As GenAI is on its path to revolutionise the way most things are done, we propose an innovative application of it. For the last many years, we have witnessed AI assistants that mostly assist with specific day to day activities like writing, setting up an alarm, etc, and mode of communication if typically either via chat or voice commands.
We have designed a Music Assistant called Musickiya that will help music producers and composers across the world to do rapid sampling and mixing. We are proposing a Digital Audio Workstation (DAW) integrated assistant that will take inputs from the user and will provide beats, samples, chord progression etc. right inside the arrangement view which they can blend as per their creativity.
Producing and mixing a song in a DAW can take quite some time ranging from a few hours to as long as a few weeks. It’s an art that takes about 4-5 years to master and still would require a lot of thinking and experimentation to get the right sounding one.
Some common activities that are performed in a DAW are:
- Digital audio processor (record, edit, and mix audio digitally)
- MIDI sequencer (record, edit and mix MIDI notes)
- Virtual instruments (receives MIDI info and translates it to different instrument sounds)
- Music notation (turn MIDI notes into printable sheet music)
Sampling a beat from a piece of sound.
Specifically, activities like figuring out the right virtual instrument, preset etc. that matches the feeling that the producer has for the song can be time taking and manual process. Also, buying costly sound engineered sample packs can be a turn off for budding producers.
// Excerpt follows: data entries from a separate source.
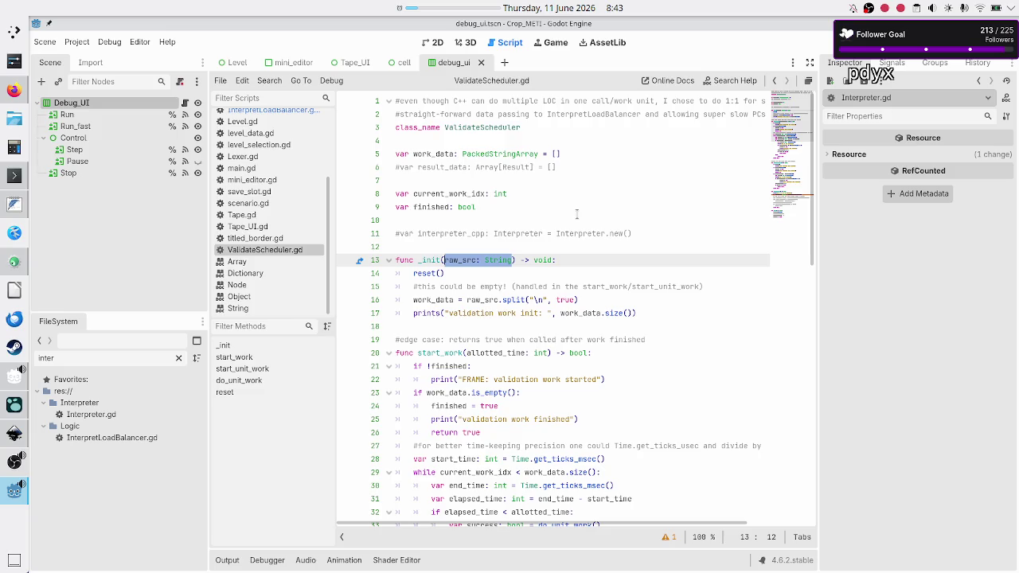
{"action": "key", "text": "Left"}
{"action": "key", "text": "shift+Right"}
{"action": "key", "text": "shift+Right"}
{"action": "key", "text": "shift+Right"}
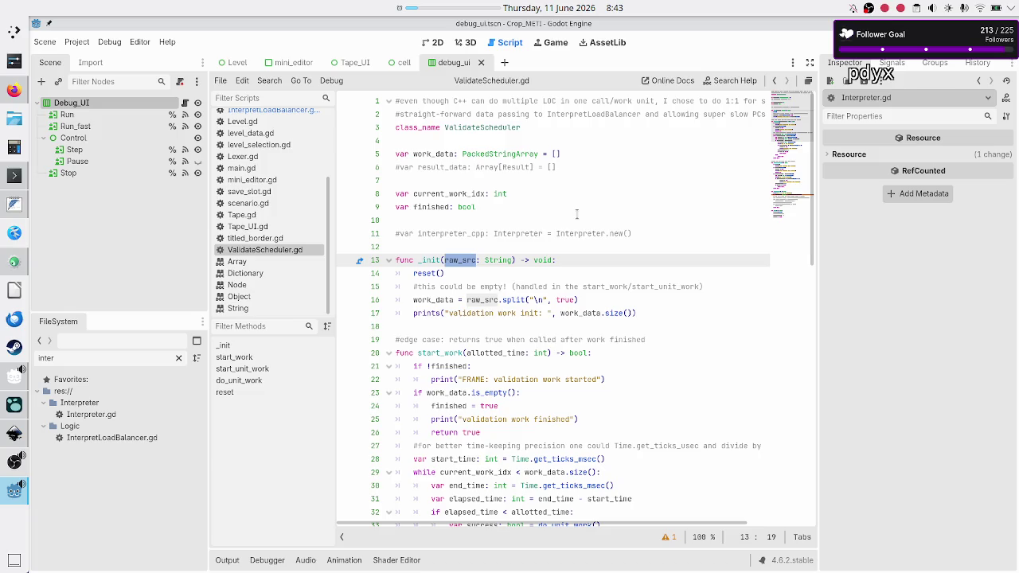
{"action": "key", "text": "ctrl+shift+Return"}
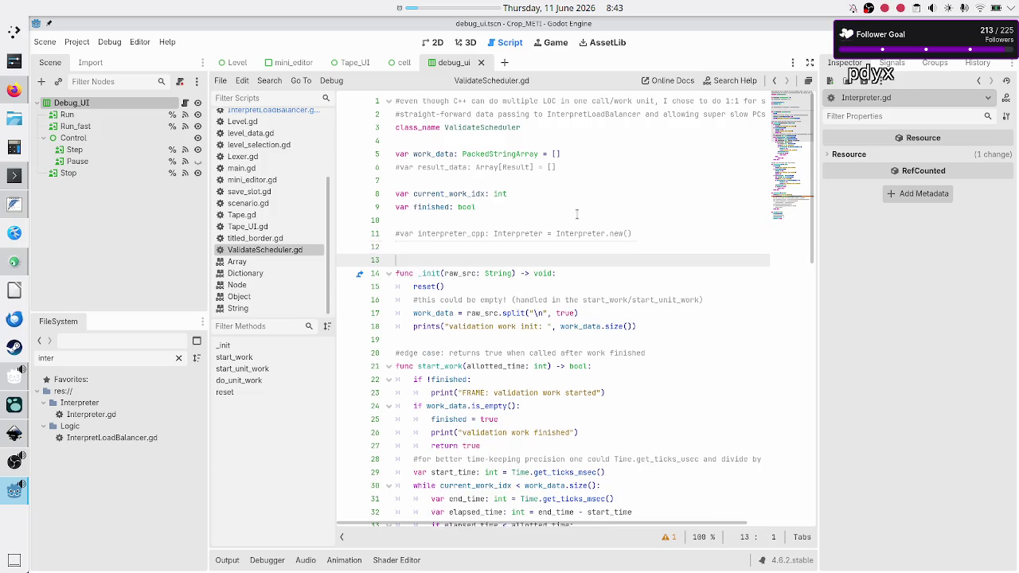
- Write '#BUG: since now I have multiple mini editors, this isn't correct!!' above _init and save
{"action": "type", "text": "#"}
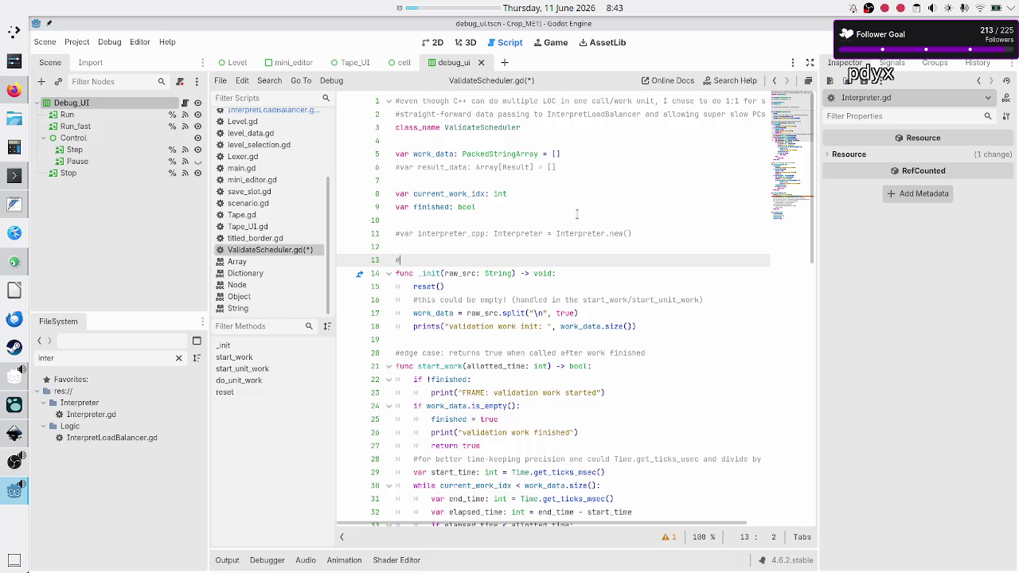
{"action": "type", "text": "BUG: "}
{"action": "type", "text": "since now I "}
{"action": "type", "text": "have multiple n"}
{"action": "key", "text": "BackSpace"}
{"action": "type", "text": "mini editors, thi"}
An AI assistant can help with these bottlenecks and speed up the production time by at least 10x. Also, the integration of this assistant will be pretty simple with their traditional workflow as it will only just help with the mundane and repetitive manual processes.
Specifically, the functionalities of the assistant are:
- Audio to Audio Generation: Convert one piece of music like a chord progression in guitar to another instrument like piano conditioned by a prompt.
- Chords (Text/MIDI) to Audio Generation: Convert chords in text or MIDI format like a chord progression in guitar to another instrument like piano conditioned by a prompt.
- Prompt to Audio Generation: Get samples of music directly using a prompt.
- Lyrics Generation: Get lyrics using a prompt.
- Lyrics to Vocal Generation: AI sings the given lyrics and small clip of singing to replicate voice
- Noise Reduction: Suppress noise in the given noisy audio.
If we talk about scalability, this AI assistant will have AI models backing it which can run in the cloud or even on premise too as DAW’s GUI and some plugins are already GPU-accelerated. The assistant will stream the audio generated directly in the GUI for the user to review quickly. The proposed solution is scalable across devices along with multiple suggestions for a given use case. As per the initial experiments, it takes ~30 sec to generate 30 seconds of music. This amount can be reduced further after some optimisations.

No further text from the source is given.